Every day, people send 10 billion text messages and post one billion entries on blogs or social networking sites, it said. In addition,Silicone moldmaking Rubber, with about six billion mobile telephone subscriptions globally, it is now increasingly possible to track the location of nearly every person on the planet, as well as their social connections and transactions.

Mobile phones are not the only devices recording data. Web applications, cars, retail point-of-sale machines, medical devices and more are generating unprecedented volumes of data as they embed themselves into our daily lives.

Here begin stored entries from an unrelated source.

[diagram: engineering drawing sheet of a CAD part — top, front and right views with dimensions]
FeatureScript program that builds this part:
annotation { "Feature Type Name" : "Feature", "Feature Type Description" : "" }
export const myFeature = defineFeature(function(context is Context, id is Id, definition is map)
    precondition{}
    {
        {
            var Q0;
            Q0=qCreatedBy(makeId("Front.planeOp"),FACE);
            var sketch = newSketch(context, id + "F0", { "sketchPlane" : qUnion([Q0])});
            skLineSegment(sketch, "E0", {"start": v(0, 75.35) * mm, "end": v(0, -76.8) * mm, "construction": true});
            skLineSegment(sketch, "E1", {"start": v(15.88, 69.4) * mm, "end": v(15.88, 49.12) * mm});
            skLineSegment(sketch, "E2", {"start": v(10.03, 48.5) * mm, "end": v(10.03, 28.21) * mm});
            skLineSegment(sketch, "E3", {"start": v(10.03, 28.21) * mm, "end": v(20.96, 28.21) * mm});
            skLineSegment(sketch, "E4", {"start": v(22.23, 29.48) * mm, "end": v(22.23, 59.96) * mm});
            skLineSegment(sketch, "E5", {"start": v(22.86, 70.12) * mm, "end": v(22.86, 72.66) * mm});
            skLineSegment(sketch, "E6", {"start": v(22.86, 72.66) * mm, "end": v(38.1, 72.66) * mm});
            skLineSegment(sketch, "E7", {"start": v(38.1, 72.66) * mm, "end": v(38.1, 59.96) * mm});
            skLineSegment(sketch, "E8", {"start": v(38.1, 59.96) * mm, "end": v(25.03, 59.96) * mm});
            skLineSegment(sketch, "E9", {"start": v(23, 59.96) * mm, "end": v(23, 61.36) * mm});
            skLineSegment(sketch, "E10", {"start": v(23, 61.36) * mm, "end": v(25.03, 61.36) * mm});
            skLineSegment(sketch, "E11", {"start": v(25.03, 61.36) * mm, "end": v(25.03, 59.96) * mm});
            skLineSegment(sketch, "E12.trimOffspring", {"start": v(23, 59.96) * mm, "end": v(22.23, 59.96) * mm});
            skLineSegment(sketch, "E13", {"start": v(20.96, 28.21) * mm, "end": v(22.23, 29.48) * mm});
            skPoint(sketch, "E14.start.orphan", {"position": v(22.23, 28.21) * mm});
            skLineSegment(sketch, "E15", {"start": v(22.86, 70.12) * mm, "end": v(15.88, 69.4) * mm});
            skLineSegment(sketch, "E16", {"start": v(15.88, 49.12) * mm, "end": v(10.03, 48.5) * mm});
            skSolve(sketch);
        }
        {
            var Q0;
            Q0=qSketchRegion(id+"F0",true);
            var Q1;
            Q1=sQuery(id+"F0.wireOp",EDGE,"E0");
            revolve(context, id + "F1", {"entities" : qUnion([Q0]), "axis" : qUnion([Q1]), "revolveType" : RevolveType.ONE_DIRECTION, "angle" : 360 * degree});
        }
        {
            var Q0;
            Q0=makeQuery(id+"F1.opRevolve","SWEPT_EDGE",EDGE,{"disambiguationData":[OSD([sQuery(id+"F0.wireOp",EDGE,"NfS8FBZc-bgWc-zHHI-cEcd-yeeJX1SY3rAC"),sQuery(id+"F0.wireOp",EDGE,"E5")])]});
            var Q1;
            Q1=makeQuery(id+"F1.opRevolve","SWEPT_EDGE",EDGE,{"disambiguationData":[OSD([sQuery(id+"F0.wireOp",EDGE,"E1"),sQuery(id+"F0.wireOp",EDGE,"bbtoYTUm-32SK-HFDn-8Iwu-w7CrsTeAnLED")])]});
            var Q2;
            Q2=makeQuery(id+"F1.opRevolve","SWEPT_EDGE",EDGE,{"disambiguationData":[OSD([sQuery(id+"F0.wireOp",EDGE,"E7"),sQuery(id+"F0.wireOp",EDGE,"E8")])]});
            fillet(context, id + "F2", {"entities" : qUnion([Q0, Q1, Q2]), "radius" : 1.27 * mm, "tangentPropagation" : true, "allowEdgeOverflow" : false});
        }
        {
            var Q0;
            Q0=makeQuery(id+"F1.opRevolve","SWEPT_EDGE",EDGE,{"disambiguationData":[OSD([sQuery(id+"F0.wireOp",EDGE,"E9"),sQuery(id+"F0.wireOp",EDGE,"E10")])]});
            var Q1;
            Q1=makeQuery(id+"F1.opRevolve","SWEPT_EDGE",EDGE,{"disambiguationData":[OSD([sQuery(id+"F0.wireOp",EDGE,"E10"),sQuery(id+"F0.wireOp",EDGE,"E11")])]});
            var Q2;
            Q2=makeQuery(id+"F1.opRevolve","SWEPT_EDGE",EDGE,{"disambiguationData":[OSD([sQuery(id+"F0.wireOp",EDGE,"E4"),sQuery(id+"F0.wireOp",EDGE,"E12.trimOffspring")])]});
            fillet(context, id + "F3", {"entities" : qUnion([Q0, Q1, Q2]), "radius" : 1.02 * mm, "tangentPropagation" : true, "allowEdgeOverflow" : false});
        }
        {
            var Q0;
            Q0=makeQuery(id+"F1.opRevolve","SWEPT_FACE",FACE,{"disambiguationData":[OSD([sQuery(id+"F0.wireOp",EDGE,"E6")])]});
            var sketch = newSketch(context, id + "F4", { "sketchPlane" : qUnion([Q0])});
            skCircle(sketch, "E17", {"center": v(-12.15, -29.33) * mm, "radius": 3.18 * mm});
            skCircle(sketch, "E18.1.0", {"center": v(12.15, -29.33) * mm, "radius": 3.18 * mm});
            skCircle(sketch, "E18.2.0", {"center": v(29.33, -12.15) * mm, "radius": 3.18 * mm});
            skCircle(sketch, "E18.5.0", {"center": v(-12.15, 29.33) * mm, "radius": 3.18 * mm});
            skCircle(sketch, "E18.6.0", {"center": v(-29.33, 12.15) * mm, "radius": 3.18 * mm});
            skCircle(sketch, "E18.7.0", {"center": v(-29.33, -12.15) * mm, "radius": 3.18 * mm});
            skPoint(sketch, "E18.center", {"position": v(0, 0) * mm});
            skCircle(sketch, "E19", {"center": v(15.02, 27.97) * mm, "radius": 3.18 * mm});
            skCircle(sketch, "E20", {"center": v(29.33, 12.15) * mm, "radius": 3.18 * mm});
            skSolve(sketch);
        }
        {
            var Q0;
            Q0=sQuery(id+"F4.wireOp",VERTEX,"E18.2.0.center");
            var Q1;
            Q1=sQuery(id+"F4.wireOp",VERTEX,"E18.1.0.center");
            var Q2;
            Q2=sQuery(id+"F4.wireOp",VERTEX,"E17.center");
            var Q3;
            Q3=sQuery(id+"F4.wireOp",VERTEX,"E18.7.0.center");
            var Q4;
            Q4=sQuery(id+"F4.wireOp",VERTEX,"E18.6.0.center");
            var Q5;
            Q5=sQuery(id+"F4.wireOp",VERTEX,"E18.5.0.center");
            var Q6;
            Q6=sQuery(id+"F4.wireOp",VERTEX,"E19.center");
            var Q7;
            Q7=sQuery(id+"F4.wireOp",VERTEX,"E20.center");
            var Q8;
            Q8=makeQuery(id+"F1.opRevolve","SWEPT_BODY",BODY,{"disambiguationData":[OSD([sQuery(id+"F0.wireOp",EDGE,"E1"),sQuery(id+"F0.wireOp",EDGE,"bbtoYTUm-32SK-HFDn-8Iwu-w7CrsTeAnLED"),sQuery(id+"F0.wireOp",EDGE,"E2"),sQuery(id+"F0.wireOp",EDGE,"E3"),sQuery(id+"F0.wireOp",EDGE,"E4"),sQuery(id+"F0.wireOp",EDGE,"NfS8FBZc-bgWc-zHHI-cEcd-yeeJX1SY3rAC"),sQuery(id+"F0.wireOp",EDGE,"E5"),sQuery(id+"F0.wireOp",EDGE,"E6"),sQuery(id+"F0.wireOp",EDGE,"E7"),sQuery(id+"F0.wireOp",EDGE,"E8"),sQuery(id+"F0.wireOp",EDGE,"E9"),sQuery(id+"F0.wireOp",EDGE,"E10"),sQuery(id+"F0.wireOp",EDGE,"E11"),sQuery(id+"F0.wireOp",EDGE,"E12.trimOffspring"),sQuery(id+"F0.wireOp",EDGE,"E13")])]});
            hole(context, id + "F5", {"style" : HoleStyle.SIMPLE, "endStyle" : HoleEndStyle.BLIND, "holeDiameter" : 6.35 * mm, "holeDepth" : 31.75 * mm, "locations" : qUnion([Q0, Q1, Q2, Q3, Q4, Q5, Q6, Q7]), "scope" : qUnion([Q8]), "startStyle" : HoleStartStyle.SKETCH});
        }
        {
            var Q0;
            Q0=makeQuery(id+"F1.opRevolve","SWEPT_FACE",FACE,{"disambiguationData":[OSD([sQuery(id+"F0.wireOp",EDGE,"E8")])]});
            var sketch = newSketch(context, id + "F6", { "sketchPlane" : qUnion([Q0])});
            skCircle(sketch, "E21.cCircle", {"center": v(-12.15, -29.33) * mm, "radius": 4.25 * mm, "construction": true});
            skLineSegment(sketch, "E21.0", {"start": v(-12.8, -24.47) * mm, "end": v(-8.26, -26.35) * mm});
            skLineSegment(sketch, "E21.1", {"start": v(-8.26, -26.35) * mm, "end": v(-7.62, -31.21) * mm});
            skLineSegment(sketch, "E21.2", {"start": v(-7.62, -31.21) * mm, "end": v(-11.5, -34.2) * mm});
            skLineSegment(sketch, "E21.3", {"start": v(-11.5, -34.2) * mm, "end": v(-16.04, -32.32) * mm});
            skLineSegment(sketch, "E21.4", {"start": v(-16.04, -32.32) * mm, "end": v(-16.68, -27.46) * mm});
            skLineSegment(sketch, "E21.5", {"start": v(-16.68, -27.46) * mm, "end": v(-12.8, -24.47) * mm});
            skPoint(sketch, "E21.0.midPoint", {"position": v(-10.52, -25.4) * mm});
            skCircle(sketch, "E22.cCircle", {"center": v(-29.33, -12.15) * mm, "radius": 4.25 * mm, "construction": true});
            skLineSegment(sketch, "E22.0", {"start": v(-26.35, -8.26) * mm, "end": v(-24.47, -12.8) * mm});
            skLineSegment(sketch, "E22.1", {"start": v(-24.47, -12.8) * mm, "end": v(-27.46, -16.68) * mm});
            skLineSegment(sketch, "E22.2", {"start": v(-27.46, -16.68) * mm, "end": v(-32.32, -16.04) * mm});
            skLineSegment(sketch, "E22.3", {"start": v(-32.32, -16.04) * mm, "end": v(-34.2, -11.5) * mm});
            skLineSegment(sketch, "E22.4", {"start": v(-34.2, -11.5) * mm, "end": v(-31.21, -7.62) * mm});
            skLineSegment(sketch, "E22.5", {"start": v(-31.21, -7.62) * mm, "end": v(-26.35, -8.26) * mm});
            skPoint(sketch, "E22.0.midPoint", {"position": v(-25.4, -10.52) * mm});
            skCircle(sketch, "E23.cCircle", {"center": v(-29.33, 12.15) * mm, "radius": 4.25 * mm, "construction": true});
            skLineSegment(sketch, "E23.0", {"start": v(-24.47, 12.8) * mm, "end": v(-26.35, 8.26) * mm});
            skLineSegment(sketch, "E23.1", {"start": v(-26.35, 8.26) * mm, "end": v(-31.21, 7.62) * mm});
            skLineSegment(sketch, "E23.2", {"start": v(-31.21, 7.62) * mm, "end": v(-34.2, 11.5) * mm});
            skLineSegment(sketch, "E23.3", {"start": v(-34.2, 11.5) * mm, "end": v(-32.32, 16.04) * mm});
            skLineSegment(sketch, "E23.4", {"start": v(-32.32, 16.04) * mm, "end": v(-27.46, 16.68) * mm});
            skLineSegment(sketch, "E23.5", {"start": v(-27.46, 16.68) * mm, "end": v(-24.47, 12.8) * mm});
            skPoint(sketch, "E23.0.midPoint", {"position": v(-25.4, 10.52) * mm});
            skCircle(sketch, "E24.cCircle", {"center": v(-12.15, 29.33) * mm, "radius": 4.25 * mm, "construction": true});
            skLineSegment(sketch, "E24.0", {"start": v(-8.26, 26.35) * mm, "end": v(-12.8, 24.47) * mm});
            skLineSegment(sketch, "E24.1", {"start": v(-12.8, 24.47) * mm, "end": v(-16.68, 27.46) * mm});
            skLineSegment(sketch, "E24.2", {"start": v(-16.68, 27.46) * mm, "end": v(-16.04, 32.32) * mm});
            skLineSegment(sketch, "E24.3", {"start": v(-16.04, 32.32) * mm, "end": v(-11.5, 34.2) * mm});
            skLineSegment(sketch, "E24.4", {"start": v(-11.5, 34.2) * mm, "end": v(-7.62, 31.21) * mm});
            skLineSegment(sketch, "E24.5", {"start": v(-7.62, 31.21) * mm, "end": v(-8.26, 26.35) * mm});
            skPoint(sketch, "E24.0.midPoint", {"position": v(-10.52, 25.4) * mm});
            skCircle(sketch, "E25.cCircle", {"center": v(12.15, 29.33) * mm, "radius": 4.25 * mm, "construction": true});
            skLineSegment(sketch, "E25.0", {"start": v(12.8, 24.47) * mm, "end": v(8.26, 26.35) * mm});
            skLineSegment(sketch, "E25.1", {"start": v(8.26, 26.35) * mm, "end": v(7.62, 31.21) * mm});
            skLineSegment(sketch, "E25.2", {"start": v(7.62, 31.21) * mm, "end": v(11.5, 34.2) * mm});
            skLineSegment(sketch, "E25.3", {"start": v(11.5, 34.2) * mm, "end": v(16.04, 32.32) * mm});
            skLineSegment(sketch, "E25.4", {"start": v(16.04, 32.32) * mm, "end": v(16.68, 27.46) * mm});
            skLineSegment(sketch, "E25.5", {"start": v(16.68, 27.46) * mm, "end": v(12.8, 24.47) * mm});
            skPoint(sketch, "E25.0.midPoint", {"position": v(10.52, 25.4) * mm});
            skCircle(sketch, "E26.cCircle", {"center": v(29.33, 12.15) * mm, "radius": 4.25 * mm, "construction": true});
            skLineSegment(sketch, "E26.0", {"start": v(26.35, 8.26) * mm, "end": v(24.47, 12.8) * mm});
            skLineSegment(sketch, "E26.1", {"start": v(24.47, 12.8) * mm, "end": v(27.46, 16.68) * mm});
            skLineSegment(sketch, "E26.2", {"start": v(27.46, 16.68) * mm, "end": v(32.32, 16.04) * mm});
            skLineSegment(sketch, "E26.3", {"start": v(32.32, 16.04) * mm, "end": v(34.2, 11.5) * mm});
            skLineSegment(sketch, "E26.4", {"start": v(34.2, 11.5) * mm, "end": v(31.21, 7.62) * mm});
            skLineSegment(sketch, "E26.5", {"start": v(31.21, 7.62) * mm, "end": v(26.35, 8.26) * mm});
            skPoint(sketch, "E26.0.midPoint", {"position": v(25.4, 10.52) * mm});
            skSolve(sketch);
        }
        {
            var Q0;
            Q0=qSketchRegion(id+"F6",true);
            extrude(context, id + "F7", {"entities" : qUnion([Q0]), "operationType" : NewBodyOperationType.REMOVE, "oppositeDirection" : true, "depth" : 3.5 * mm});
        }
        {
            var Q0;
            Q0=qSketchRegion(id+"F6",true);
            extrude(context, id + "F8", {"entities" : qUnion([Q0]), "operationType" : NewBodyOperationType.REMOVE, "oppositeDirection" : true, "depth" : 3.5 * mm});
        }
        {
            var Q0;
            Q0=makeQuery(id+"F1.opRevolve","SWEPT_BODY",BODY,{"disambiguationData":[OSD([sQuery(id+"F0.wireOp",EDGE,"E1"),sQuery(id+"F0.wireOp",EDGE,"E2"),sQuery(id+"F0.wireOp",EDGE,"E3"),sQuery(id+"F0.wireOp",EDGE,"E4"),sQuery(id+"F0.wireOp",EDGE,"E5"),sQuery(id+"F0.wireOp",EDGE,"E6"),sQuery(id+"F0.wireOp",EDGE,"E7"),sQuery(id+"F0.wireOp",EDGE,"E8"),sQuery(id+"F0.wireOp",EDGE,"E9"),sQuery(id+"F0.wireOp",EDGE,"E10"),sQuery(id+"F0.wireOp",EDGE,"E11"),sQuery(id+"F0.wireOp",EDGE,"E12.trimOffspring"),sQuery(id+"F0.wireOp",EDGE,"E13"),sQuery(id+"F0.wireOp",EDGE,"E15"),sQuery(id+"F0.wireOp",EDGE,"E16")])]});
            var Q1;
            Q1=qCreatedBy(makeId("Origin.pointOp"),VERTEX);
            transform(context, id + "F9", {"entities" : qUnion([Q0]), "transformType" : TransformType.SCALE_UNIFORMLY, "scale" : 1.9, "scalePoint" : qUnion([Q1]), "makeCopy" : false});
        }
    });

By 2015, one trillion devices will be connected to the Internet, the WEF report said.

And as companies develop more tools to collect and analyse user data, there are increasing concerns of how data on people are being collected, used, shared and combined, both by governments as well as by private companies.

In India, though Internet penetration is a dismal 10%, it is expected to leapfrog with the advancemenAn indoorpositioningsystem for Improved Action Force Command and Disaster Management.ts in mobile telephony.

On 17 May,We are the largest producer of projectorlamp products here. the government’s pledge to review its plans to introduce curbs on Internet freedom persuaded the opposition parties to join the treasury benches in defeating a statutory motion that sought to annul the country’s IT (intermediaries guidelines) rules, 2011.

The motion in the Rajya Sabha came on a day when activists hacked the websites of the Supreme Court and the ruling Congress party to register their protest against the government’s bid to curb online access after several video-sharing websites were banned by a legal order.

The government’s various attempts to regulate Internet content have been construed as efforts to impinge the individual’s freedom of speech and expression.

The privacy debate gained scale when the government launched the unique identity number scheme in 2009 to store biometric data of the nation’s entire population in a central database. The scheme, known as Aadhaar, is increasingly being linked with public and private delivery services.